Starting at the line that contains "scientific name: Eupatorium hyssopifolium" and ending after the line that contains "common name: Salzmann's mille graines", reproduce the data with "common name" renamed to "vernacular name" and everything else unchanged.

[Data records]
####################
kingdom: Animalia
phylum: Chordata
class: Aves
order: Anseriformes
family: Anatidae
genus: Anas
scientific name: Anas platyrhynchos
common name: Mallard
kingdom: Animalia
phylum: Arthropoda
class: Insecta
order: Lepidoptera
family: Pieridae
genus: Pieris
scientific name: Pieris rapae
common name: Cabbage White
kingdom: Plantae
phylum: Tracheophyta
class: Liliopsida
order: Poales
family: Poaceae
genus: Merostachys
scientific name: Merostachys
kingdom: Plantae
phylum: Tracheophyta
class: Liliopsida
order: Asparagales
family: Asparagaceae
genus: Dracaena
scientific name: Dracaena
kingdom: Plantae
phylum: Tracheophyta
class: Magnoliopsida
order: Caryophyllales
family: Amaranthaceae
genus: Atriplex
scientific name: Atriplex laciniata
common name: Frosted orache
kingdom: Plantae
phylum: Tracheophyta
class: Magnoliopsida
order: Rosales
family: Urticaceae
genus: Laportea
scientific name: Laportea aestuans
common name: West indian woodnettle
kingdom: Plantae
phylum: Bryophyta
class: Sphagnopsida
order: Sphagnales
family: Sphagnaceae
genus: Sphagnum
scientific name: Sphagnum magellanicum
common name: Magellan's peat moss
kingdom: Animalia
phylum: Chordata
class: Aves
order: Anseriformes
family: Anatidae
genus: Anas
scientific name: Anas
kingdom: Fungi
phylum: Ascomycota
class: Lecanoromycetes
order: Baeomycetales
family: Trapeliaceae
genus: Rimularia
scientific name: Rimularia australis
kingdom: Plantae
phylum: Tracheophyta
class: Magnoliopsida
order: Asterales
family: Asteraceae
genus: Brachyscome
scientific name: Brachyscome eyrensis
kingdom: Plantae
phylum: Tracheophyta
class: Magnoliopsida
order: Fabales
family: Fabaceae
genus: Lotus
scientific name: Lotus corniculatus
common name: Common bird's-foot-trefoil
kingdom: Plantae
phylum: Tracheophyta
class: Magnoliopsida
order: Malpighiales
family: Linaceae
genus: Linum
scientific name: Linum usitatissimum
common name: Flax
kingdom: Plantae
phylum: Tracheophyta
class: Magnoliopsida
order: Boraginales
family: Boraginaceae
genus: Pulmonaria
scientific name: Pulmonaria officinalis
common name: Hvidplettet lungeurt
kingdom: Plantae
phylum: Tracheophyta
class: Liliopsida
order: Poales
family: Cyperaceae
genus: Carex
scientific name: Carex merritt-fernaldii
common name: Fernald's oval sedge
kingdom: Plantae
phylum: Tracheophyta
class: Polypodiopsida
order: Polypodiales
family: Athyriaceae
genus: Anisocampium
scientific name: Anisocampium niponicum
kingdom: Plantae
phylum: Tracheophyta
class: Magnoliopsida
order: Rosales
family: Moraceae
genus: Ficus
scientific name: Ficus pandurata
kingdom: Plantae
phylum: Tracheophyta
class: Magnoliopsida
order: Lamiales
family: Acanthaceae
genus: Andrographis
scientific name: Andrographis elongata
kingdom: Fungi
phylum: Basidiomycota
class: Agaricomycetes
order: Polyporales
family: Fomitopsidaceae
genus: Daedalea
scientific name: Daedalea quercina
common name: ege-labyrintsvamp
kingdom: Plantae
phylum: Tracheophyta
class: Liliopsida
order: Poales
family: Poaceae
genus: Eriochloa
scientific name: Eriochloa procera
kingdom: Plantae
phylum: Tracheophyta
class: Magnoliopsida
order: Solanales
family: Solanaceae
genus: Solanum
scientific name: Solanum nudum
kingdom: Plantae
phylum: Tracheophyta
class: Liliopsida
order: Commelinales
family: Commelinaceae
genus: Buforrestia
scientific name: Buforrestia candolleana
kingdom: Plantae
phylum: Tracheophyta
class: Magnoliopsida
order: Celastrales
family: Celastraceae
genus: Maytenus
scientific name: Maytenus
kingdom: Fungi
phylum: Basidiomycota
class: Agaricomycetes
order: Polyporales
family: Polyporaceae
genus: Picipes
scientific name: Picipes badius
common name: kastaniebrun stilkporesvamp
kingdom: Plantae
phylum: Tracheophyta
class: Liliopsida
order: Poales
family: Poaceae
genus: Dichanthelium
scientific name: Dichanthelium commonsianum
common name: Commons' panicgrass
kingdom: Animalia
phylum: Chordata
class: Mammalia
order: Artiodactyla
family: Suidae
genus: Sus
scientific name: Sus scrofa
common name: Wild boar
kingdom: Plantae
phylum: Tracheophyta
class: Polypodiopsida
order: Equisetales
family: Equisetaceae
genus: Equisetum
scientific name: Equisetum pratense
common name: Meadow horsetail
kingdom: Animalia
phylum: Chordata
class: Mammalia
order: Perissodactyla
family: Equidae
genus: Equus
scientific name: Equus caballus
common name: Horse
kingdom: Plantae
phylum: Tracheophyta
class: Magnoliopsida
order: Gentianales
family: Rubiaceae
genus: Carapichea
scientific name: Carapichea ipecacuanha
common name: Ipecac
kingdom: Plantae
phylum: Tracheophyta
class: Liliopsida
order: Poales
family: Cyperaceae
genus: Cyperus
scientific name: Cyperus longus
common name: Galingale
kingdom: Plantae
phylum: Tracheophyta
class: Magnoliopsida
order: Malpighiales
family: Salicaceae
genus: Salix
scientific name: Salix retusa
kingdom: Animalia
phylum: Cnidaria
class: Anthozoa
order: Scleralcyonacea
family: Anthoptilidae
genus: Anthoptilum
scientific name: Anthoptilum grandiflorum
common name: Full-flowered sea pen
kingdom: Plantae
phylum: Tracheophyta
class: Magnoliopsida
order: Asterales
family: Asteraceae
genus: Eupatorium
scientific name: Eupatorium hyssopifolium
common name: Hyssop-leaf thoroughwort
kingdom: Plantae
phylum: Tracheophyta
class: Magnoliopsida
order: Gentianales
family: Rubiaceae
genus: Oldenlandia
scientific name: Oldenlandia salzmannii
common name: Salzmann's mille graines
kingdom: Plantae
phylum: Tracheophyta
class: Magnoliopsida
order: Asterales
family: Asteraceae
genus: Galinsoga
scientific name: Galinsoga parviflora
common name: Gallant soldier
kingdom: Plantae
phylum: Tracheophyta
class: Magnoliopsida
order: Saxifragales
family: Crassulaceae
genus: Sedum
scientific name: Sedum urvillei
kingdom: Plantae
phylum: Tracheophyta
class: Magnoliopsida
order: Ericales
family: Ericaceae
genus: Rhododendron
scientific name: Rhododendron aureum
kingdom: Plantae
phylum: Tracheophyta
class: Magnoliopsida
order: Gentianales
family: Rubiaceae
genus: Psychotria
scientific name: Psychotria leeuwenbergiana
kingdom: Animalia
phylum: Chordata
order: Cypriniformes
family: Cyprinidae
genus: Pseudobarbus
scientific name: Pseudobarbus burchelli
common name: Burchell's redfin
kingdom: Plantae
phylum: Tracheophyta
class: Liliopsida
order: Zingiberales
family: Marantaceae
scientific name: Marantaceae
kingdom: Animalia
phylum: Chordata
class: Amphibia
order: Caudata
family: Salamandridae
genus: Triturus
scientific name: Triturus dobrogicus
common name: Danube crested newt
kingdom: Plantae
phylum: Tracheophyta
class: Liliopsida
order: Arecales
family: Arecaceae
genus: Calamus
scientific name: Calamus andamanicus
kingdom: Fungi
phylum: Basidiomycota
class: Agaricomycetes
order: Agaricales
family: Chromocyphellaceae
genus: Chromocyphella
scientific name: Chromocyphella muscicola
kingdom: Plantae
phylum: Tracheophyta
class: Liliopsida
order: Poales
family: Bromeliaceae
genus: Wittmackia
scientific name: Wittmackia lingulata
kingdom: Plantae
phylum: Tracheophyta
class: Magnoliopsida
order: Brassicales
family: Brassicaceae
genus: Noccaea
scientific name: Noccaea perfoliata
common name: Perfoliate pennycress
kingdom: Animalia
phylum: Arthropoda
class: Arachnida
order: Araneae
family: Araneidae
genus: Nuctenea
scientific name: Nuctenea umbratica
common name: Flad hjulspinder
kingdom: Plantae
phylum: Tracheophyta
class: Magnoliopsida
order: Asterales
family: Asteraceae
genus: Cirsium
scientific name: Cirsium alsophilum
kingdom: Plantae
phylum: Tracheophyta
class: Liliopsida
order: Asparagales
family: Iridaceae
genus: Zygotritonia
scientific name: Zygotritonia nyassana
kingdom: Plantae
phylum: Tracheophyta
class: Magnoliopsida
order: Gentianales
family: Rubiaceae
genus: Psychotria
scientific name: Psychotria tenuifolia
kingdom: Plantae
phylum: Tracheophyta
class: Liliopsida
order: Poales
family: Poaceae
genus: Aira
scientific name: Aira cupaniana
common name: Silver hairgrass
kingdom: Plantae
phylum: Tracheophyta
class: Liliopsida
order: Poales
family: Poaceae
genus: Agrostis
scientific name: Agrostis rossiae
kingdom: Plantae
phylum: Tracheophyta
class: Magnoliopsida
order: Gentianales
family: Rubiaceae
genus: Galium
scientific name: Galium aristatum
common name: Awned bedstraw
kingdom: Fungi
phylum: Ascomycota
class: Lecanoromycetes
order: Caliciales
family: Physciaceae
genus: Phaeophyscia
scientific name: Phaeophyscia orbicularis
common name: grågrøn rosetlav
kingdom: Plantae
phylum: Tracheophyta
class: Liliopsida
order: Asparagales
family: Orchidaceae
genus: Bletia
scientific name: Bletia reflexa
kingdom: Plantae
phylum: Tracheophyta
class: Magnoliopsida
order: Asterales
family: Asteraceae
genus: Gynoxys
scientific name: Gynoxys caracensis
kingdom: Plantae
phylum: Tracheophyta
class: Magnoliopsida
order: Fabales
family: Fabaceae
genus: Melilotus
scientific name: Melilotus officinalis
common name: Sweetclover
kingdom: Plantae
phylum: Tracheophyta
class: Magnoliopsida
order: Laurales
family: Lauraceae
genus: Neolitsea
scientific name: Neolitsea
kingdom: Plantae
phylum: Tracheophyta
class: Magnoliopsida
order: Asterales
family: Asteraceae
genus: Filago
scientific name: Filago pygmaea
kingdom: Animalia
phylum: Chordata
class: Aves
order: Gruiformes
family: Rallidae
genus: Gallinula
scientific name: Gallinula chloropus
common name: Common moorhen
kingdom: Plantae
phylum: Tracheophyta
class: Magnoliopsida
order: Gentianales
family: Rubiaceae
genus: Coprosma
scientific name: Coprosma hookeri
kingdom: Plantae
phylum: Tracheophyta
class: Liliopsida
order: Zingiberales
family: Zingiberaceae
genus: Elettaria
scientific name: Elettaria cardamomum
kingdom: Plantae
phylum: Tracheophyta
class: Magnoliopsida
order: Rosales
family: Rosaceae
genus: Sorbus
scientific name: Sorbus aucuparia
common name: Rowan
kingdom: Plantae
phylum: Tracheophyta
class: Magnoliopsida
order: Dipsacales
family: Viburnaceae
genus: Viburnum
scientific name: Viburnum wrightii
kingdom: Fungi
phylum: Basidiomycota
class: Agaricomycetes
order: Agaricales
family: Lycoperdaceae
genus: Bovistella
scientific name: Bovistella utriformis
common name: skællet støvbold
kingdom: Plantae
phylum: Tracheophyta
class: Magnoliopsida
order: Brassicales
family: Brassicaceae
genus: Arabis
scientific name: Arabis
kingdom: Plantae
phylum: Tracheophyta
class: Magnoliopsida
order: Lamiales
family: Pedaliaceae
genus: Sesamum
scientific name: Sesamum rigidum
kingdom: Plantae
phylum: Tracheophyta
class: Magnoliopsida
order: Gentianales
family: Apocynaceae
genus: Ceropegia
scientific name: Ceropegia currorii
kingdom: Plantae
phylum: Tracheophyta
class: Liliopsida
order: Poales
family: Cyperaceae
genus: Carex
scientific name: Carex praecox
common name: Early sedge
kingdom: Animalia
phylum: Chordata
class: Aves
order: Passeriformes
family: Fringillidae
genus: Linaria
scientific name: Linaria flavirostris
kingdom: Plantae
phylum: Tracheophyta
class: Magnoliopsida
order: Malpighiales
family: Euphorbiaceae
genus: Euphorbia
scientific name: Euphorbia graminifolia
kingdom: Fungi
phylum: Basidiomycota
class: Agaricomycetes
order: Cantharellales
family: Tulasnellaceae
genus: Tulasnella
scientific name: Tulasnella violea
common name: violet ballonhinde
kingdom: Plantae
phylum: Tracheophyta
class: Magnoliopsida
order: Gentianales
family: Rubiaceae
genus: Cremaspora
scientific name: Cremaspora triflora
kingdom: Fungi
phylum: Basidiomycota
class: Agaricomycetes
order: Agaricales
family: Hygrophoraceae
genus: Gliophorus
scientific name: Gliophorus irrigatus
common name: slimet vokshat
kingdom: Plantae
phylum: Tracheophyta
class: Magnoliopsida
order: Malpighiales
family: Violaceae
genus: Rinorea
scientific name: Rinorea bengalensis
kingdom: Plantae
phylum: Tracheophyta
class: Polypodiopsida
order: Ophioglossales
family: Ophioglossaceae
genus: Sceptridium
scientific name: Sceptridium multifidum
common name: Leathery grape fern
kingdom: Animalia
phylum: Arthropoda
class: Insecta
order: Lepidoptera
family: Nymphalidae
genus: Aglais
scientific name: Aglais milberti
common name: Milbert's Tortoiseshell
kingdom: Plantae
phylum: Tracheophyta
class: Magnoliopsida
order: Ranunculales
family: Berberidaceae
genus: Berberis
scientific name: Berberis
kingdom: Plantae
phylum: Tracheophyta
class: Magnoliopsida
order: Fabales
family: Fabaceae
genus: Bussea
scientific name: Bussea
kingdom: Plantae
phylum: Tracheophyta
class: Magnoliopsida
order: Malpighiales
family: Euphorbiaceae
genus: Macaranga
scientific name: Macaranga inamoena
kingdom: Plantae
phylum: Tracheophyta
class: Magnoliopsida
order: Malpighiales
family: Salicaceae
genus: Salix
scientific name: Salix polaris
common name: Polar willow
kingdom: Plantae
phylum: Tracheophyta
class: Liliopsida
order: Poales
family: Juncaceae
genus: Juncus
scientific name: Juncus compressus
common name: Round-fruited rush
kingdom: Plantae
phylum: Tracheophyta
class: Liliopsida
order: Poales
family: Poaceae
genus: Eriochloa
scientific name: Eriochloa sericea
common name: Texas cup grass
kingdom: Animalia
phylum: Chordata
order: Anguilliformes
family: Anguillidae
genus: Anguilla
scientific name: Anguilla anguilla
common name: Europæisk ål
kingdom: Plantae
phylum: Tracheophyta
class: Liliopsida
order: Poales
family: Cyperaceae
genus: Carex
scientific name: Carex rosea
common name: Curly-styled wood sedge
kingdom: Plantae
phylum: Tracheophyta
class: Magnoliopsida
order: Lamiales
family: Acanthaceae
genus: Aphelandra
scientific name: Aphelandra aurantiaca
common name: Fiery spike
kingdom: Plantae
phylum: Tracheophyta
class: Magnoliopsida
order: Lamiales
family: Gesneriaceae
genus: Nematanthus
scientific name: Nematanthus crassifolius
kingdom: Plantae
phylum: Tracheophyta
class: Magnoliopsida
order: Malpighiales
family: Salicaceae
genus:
####################
- **RESPONSE TO THIS EXERCISE**
scientific name: Eupatorium hyssopifolium
vernacular name: Hyssop-leaf thoroughwort
kingdom: Plantae
phylum: Tracheophyta
class: Magnoliopsida
order: Gentianales
family: Rubiaceae
genus: Oldenlandia
scientific name: Oldenlandia salzmannii
vernacular name: Salzmann's mille graines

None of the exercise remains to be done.